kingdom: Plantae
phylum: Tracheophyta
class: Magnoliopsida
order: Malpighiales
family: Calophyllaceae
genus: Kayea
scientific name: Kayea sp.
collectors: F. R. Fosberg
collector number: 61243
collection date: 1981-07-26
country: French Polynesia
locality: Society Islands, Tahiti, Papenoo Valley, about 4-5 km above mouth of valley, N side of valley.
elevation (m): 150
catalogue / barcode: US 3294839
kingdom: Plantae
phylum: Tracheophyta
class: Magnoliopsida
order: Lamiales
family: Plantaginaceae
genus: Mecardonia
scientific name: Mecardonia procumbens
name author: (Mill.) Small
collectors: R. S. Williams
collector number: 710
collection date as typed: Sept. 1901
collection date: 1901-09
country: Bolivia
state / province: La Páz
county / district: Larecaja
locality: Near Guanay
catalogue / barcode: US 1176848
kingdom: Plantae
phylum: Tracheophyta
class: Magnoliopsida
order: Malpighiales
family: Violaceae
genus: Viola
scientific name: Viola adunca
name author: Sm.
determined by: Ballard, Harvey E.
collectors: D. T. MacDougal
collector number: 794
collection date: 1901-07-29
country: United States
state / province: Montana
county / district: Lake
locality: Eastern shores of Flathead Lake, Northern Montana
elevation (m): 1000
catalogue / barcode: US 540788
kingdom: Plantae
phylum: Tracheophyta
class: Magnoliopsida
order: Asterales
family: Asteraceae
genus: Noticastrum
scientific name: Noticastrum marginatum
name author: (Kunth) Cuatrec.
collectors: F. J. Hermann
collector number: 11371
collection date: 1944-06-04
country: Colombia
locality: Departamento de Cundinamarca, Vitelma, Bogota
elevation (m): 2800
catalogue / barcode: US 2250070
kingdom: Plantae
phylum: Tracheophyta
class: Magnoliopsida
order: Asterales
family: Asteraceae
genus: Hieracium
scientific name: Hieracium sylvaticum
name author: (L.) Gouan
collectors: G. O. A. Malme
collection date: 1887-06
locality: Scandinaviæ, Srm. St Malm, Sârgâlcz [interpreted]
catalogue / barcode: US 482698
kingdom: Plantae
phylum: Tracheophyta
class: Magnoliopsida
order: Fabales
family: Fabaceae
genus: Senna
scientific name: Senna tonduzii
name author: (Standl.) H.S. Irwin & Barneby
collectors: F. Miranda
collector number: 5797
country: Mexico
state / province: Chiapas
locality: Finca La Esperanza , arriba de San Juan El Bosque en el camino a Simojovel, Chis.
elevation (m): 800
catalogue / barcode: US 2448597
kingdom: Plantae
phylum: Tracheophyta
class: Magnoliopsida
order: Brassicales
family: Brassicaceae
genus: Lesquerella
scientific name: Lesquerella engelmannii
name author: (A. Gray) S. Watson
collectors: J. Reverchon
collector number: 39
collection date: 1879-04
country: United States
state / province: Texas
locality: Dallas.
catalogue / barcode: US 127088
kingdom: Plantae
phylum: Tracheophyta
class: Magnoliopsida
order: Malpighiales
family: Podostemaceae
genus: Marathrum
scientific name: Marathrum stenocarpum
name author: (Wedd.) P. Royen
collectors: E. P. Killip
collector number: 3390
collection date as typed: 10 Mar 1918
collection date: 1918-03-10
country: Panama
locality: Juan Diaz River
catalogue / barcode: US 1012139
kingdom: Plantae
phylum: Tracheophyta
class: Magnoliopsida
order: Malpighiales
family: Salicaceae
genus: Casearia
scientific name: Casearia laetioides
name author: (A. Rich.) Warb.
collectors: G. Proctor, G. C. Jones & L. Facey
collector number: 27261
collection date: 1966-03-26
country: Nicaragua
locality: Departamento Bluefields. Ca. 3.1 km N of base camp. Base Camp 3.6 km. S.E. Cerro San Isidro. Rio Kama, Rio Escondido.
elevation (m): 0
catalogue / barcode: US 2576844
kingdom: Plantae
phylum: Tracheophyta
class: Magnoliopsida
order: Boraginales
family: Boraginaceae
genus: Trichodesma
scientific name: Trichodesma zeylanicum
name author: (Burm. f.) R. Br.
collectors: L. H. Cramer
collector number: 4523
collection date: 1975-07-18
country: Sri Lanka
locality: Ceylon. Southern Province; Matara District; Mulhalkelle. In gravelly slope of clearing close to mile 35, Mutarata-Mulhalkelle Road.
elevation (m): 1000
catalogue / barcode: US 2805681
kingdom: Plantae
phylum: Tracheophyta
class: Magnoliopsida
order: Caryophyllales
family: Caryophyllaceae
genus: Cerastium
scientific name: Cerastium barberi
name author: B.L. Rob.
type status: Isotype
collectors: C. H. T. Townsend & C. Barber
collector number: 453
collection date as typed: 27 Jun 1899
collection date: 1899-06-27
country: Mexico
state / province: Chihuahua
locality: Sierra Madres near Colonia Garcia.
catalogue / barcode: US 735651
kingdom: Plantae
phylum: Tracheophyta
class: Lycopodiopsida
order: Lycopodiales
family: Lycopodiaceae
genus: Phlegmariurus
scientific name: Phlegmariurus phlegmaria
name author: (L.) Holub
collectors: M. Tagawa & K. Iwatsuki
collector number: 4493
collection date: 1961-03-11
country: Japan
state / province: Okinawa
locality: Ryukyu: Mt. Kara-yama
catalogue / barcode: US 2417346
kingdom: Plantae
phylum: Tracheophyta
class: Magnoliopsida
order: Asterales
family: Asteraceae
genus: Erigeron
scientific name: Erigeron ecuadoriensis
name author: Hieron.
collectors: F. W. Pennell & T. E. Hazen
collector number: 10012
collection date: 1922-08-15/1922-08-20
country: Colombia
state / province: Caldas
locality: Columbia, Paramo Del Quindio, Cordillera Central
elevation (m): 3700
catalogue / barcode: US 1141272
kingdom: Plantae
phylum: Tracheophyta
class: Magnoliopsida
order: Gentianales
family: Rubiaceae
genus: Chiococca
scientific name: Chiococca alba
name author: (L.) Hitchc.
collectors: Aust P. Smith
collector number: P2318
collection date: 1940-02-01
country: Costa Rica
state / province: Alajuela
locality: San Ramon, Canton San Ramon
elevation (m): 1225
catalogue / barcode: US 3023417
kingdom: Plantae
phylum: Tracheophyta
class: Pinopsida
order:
====================
» **WORK REQUIRED**
Output every line of the records above verbatim and in the same order, with nothing added or left out.

» **WORKED SOLUTION**
kingdom: Plantae
phylum: Tracheophyta
class: Magnoliopsida
order: Malpighiales
family: Calophyllaceae
genus: Kayea
scientific name: Kayea sp.
collectors: F. R. Fosberg
collector number: 61243
collection date: 1981-07-26
country: French Polynesia
locality: Society Islands, Tahiti, Papenoo Valley, about 4-5 km above mouth of valley, N side of valley.
elevation (m): 150
catalogue / barcode: US 3294839
kingdom: Plantae
phylum: Tracheophyta
class: Magnoliopsida
order: Lamiales
family: Plantaginaceae
genus: Mecardonia
scientific name: Mecardonia procumbens
name author: (Mill.) Small
collectors: R. S. Williams
collector number: 710
collection date as typed: Sept. 1901
collection date: 1901-09
country: Bolivia
state / province: La Páz
county / district: Larecaja
locality: Near Guanay
catalogue / barcode: US 1176848
kingdom: Plantae
phylum: Tracheophyta
class: Magnoliopsida
order: Malpighiales
family: Violaceae
genus: Viola
scientific name: Viola adunca
name author: Sm.
determined by: Ballard, Harvey E.
collectors: D. T. MacDougal
collector number: 794
collection date: 1901-07-29
country: United States
state / province: Montana
county / district: Lake
locality: Eastern shores of Flathead Lake, Northern Montana
elevation (m): 1000
catalogue / barcode: US 540788
kingdom: Plantae
phylum: Tracheophyta
class: Magnoliopsida
order: Asterales
family: Asteraceae
genus: Noticastrum
scientific name: Noticastrum marginatum
name author: (Kunth) Cuatrec.
collectors: F. J. Hermann
collector number: 11371
collection date: 1944-06-04
country: Colombia
locality: Departamento de Cundinamarca, Vitelma, Bogota
elevation (m): 2800
catalogue / barcode: US 2250070
kingdom: Plantae
phylum: Tracheophyta
class: Magnoliopsida
order: Asterales
family: Asteraceae
genus: Hieracium
scientific name: Hieracium sylvaticum
name author: (L.) Gouan
collectors: G. O. A. Malme
collection date: 1887-06
locality: Scandinaviæ, Srm. St Malm, Sârgâlcz [interpreted]
catalogue / barcode: US 482698
kingdom: Plantae
phylum: Tracheophyta
class: Magnoliopsida
order: Fabales
family: Fabaceae
genus: Senna
scientific name: Senna tonduzii
name author: (Standl.) H.S. Irwin & Barneby
collectors: F. Miranda
collector number: 5797
country: Mexico
state / province: Chiapas
locality: Finca La Esperanza , arriba de San Juan El Bosque en el camino a Simojovel, Chis.
elevation (m): 800
catalogue / barcode: US 2448597
kingdom: Plantae
phylum: Tracheophyta
class: Magnoliopsida
order: Brassicales
family: Brassicaceae
genus: Lesquerella
scientific name: Lesquerella engelmannii
name author: (A. Gray) S. Watson
collectors: J. Reverchon
collector number: 39
collection date: 1879-04
country: United States
state / province: Texas
locality: Dallas.
catalogue / barcode: US 127088
kingdom: Plantae
phylum: Tracheophyta
class: Magnoliopsida
order: Malpighiales
family: Podostemaceae
genus: Marathrum
scientific name: Marathrum stenocarpum
name author: (Wedd.) P. Royen
collectors: E. P. Killip
collector number: 3390
collection date as typed: 10 Mar 1918
collection date: 1918-03-10
country: Panama
locality: Juan Diaz River
catalogue / barcode: US 1012139
kingdom: Plantae
phylum: Tracheophyta
class: Magnoliopsida
order: Malpighiales
family: Salicaceae
genus: Casearia
scientific name: Casearia laetioides
name author: (A. Rich.) Warb.
collectors: G. Proctor, G. C. Jones & L. Facey
collector number: 27261
collection date: 1966-03-26
country: Nicaragua
locality: Departamento Bluefields. Ca. 3.1 km N of base camp. Base Camp 3.6 km. S.E. Cerro San Isidro. Rio Kama, Rio Escondido.
elevation (m): 0
catalogue / barcode: US 2576844
kingdom: Plantae
phylum: Tracheophyta
class: Magnoliopsida
order: Boraginales
family: Boraginaceae
genus: Trichodesma
scientific name: Trichodesma zeylanicum
name author: (Burm. f.) R. Br.
collectors: L. H. Cramer
collector number: 4523
collection date: 1975-07-18
country: Sri Lanka
locality: Ceylon. Southern Province; Matara District; Mulhalkelle. In gravelly slope of clearing close to mile 35, Mutarata-Mulhalkelle Road.
elevation (m): 1000
catalogue / barcode: US 2805681
kingdom: Plantae
phylum: Tracheophyta
class: Magnoliopsida
order: Caryophyllales
family: Caryophyllaceae
genus: Cerastium
scientific name: Cerastium barberi
name author: B.L. Rob.
type status: Isotype
collectors: C. H. T. Townsend & C. Barber
collector number: 453
collection date as typed: 27 Jun 1899
collection date: 1899-06-27
country: Mexico
state / province: Chihuahua
locality: Sierra Madres near Colonia Garcia.
catalogue / barcode: US 735651
kingdom: Plantae
phylum: Tracheophyta
class: Lycopodiopsida
order: Lycopodiales
family: Lycopodiaceae
genus: Phlegmariurus
scientific name: Phlegmariurus phlegmaria
name author: (L.) Holub
collectors: M. Tagawa & K. Iwatsuki
collector number: 4493
collection date: 1961-03-11
country: Japan
state / province: Okinawa
locality: Ryukyu: Mt. Kara-yama
catalogue / barcode: US 2417346
kingdom: Plantae
phylum: Tracheophyta
class: Magnoliopsida
order: Asterales
family: Asteraceae
genus: Erigeron
scientific name: Erigeron ecuadoriensis
name author: Hieron.
collectors: F. W. Pennell & T. E. Hazen
collector number: 10012
collection date: 1922-08-15/1922-08-20
country: Colombia
state / province: Caldas
locality: Columbia, Paramo Del Quindio, Cordillera Central
elevation (m): 3700
catalogue / barcode: US 1141272
kingdom: Plantae
phylum: Tracheophyta
class: Magnoliopsida
order: Gentianales
family: Rubiaceae
genus: Chiococca
scientific name: Chiococca alba
name author: (L.) Hitchc.
collectors: Aust P. Smith
collector number: P2318
collection date: 1940-02-01
country: Costa Rica
state / province: Alajuela
locality: San Ramon, Canton San Ramon
elevation (m): 1225
catalogue / barcode: US 3023417
kingdom: Plantae
phylum: Tracheophyta
class: Pinopsida
order:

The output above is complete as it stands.